One way might be to use RAII to do this. We might implement a helper
class like:
template <class T>
class Registered {
T observable_;
Observer* observer_;
public:
Registered(const T& observable, Observer* observer)
: observable_(observable), observer_(observer) {
observer_->registerWith(observable_);
}
~Registered() {
observer_->unregisterWith(observable_);
}
const T& operator->() const { return observable_; }
};
that wraps an observable and manages unregistration. This way,
instead of writing derived observer classes as:
class SomeClass {
Handle<YieldTermStructure> ts_;
public:
SomeClass(const Handle<YieldTermStructure>& ts) : ts_(ts) {
registerWith(ts_);
}
};
we would write:
class SomeClass {
Registered<Handle<YieldTermStructure> > ts_;
public:
SomeClass(const Handle<YieldTermStructure>& ts) : ts_(ts, this) {}
};
This way, ts_ is a Registered instance (which provides an
operator->(), so it can be used as before; for instance,
ts_->discount(t) still works) and when SomeClass is destroyed, the
unregisterWith call in the Registered destructor will fire during the
destruction of SomeClass, doing things in the correct order.

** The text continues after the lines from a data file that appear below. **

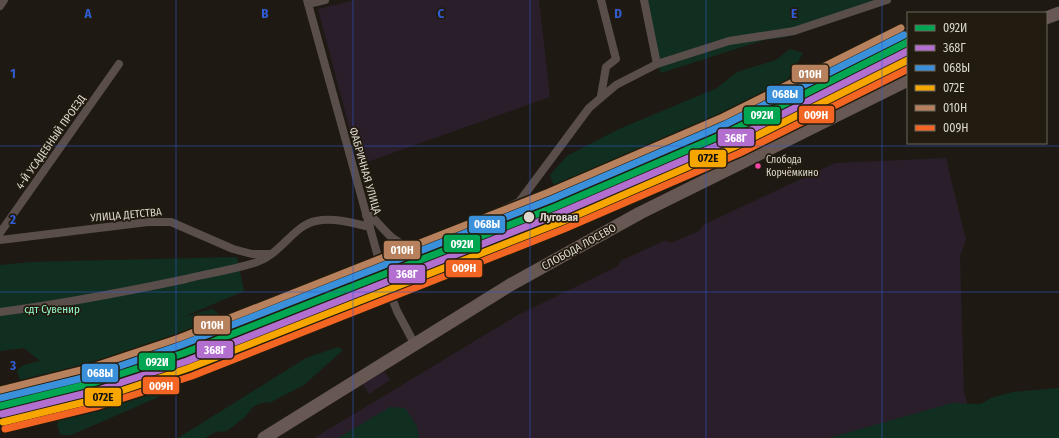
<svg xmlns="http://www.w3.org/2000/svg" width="1059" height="438" font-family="'Fira Sans Condensed',sans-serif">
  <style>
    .industrial { fill: #291e29 }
    .green { fill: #112f21 }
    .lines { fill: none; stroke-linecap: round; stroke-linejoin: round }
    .minor { stroke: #5a4e4b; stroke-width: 8 }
    .primary { stroke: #685854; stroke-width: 13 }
    .rail-1-casing { stroke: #221b0f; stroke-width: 10 }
    .rail-2-casing { stroke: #221b0f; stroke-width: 10 }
    .rail-3-casing { stroke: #221b0f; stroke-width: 10 }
    .rail-4-casing { stroke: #221b0f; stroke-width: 10 }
    .rail-5-casing { stroke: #221b0f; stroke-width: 10 }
    .rail-6-casing { stroke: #221b0f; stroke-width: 10 }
    .rail-1 { stroke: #00a651; stroke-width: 7 }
    .rail-2 { stroke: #b36fd0; stroke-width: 7 }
    .rail-3 { stroke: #3a90db; stroke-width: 7 }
    .rail-4 { stroke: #f7a600; stroke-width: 7 }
    .rail-5 { stroke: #b6815c; stroke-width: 7 }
    .rail-6 { stroke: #f26522; stroke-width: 7 }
    .grid { fill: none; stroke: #305cd7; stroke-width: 1; stroke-opacity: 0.55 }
    .bus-dot { fill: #f346a5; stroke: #221b0f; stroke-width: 1.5 }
    .stop-dot { fill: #dcd7cf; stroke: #221b0f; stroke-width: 1.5 }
    .labels { text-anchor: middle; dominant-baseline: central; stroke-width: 3.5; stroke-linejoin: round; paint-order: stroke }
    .bus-label { font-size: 10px; fill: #dcd7cf; stroke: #221b0f; text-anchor: start }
    .street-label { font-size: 11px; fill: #dcd7cf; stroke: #221b0f }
    .stop-label { font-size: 11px; font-weight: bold; fill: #dcd7cf; stroke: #221b0f; text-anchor: start }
    .park-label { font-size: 11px; fill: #93fbcc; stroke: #221b0f }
    .grid-label { font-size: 13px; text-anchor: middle; font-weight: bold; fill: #305cd7; stroke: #221b0f; stroke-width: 3.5; stroke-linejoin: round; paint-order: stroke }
    .line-badge { stroke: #221b0f; stroke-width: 1.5 }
    .badge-label { font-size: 11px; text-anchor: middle; font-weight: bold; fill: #fff }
    .pale-badge-label { font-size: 11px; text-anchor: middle; font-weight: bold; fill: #111 }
  </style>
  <rect width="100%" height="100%" fill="#1e1a13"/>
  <path class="industrial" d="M355 0H539L550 97 359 165 318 9Z
    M946 158 966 240 960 256 964 392 976 438H314L518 315 618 266 620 261 666 240 671 243 699 231 703 225 835 163Z
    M383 369 390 380 369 394 362 383Z"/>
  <path class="green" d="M644 0H888L788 37 764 40 661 73 657 64Z
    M790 49 803 53 784 87 555 189 550 175 567 156 619 129 717 88 737 72 776 60Z
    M237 257 244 291 183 317 212 309 219 314 217 319C202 330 184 334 167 341 120 358 70 373 20 380L17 370 24 365 40 361 24 348 0 351V265L31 262Z
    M338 347 343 350 304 385 271 402 261 403 253 407 245 417 227 431 216 432 205 438H178L306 358Z
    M172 380 176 383 168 393 71 435H61L57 425 60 417 119 399 146 387Z
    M1059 388V438H829L952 403 981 404 991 398 1013 392Z
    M390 407 405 408 417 426 419 438H338Z"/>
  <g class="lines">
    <path class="minor" d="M307 0 383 275 397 311 414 343
      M644 0 657 64
      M308 4 325 0
      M0 6 4 0
      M601 96 606 67 616 59 601 0
      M366 215 371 216C385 229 390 241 410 247L476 222 519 202 589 108 616 85 657 64 729 41 794 31 887 0
      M0 233 119 64
      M0 240 148 222H171L233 249 252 254H270
      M0 312C62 304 124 292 186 279 209 273 234 270 257 262 282 253 294 225 316 221 333 217 353 223 370 227"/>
    <path class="primary" d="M1046 18 1059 13
      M264 438 510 285 640 213 908 80"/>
    <defs>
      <path id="rail-1" d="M0 406 93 383 184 353 555 207 729 132 908 42"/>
      <path id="rail-2" d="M2 414 95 391 187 361 558 214 733 139 908 51"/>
      <path id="rail-3" d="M0 398 91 376 181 345 552 199 726 124 904 35"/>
      <path id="rail-4" d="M3 422 97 399 189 368 561 222 736 146 908 60"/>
      <path id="rail-5" d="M0 390 89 368 179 338 549 192 723 117 901 28"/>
      <path id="rail-6" d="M5 429 99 406 192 376 564 229 740 153 908 69"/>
    </defs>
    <use href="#rail-1" class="rail-1-casing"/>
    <use href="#rail-2" class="rail-2-casing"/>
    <use href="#rail-3" class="rail-3-casing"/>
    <use href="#rail-4" class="rail-4-casing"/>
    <use href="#rail-5" class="rail-5-casing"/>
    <use href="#rail-6" class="rail-6-casing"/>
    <use href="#rail-1" class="rail-1"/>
    <use href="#rail-2" class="rail-2"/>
    <use href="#rail-3" class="rail-3"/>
    <use href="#rail-4" class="rail-4"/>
    <use href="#rail-5" class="rail-5"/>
    <use href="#rail-6" class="rail-6"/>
  </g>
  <path class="grid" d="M176 0V438M353 0V438M530 0V438M706 0V438M882 0V438M0 146H1059M0 292H1059"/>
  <circle class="bus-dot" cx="758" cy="166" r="3.5"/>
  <circle class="stop-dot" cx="529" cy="217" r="6"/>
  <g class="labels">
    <g class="bus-label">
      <text x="766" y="160">Слобода<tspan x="766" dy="13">Корчёмкино</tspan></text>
    </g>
    <g class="street-label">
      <text transform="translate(51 142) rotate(-55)">4-Й УСАДЕБНЫЙ ПРОЕЗД</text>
      <text transform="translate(365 171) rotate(74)">ФАБРИЧНАЯ УЛИЦА</text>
      <text transform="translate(126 215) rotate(-5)">УЛИЦА ДЕТСТВА</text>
      <text transform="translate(579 247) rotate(-29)">СЛОБОДА ЛОСЕВО</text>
    </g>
    <g class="stop-label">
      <text x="540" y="217">Луговая</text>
    </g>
    <g class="park-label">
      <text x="52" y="309">сдт Сувенир</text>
    </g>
  </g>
  <g class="grid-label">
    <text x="88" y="18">A</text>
    <text x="265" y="18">B</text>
    <text x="441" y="18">C</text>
    <text x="618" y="18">D</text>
    <text x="794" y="18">E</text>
    <text x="13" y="78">1</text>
    <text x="13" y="224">2</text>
    <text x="13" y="370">3</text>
  </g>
  <g class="line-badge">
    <rect x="791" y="64" width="38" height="19" rx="4" fill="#b6815c"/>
    <rect x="766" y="85" width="38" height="19" rx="4" fill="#3a90db"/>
    <rect x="798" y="105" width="37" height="19" rx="4" fill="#f26522"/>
    <rect x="743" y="106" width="38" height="19" rx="4" fill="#00a651"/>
    <rect x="717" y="128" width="38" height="19" rx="4" fill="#b36fd0"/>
    <rect x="689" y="149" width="38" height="19" rx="4" fill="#f7a600"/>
    <rect x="468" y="215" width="38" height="19" rx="4" fill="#3a90db"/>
    <rect x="443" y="234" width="38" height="19" rx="4" fill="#00a651"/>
    <rect x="383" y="240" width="38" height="20" rx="4" fill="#b6815c"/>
    <rect x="445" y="259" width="38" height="19" rx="4" fill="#f26522"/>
    <rect x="388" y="264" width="38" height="20" rx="4" fill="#b36fd0"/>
    <rect x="193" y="315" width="38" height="20" rx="4" fill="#b6815c"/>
    <rect x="196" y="340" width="38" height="19" rx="4" fill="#b36fd0"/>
    <rect x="138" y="352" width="38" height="19" rx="4" fill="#00a651"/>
    <rect x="81" y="363" width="38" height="20" rx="4" fill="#3a90db"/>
    <rect x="142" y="376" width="38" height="19" rx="4" fill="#f26522"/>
    <rect x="84" y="387" width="38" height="20" rx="4" fill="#f7a600"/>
  </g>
  <g class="badge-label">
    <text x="810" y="78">010Н</text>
    <text x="785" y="98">068Ы</text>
    <text x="816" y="119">009Н</text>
    <text x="762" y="119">092И</text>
    <text x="736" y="142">368Г</text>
    <text x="487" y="228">068Ы</text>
    <text x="462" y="248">092И</text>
    <text x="402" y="254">010Н</text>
    <text x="464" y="272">009Н</text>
    <text x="407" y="278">368Г</text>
    <text x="212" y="329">010Н</text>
    <text x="215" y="354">368Г</text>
    <text x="157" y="366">092И</text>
    <text x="100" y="377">068Ы</text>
    <text x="161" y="390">009Н</text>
  </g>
  <g class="pale-badge-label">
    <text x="708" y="162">072Е</text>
    <text x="103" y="401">072Е</text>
  </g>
  <rect x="907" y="12" width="140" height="132" fill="#221b0f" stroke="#6c665c"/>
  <rect x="915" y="25" width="20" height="6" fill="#00a651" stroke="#6c665c"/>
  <text x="943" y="32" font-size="12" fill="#dcd7cf">092И</text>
  <rect x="915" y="45" width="20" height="6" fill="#b36fd0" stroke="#6c665c"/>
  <text x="943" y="52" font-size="12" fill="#dcd7cf">368Г</text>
  <rect x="915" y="65" width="20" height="6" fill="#3a90db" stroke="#6c665c"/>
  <text x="943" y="72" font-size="12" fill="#dcd7cf">068Ы</text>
  <rect x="915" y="85" width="20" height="6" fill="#f7a600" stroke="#6c665c"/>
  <text x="943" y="92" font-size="12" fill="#dcd7cf">072Е</text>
  <rect x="915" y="105" width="20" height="6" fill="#b6815c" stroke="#6c665c"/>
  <text x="943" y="112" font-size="12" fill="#dcd7cf">010Н</text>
  <rect x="915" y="125" width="20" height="6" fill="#f26522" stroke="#6c665c"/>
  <text x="943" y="132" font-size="12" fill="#dcd7cf">009Н</text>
</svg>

(Note: it would also be possible to work out things so that we can
leave the registerWith() call in the constructor, if we want to modify
the least possible amount of code. When called with a Registered as an
argument, it would register the observer with the wrapped observable
and store the observer's "this" pointer into the Registered instance.)
(Note 2: "Registered" might not be the best name. "Observed", maybe?)
Unfortunately, it's not foolproof. For instance, the Registered
instances are better declared last in the class; and even in that
case, if we have two Registered (A and B) there might be freak
scenarios in which A is unregistered and destroyed, and before B can
be unregistered it fires a notification. If the observer's update()
method just flips a bool, it will work fine; but if update() tries to
access A instead, it will find it destroyed and hilarity will ensue.
Also, we would still have the problem that an observer might be
removed from an observable's registered list while the observable is
iterating over it in notifyObservers(). We'll need a lock to prevent
that.
I guess this about wraps it up. Thoughts?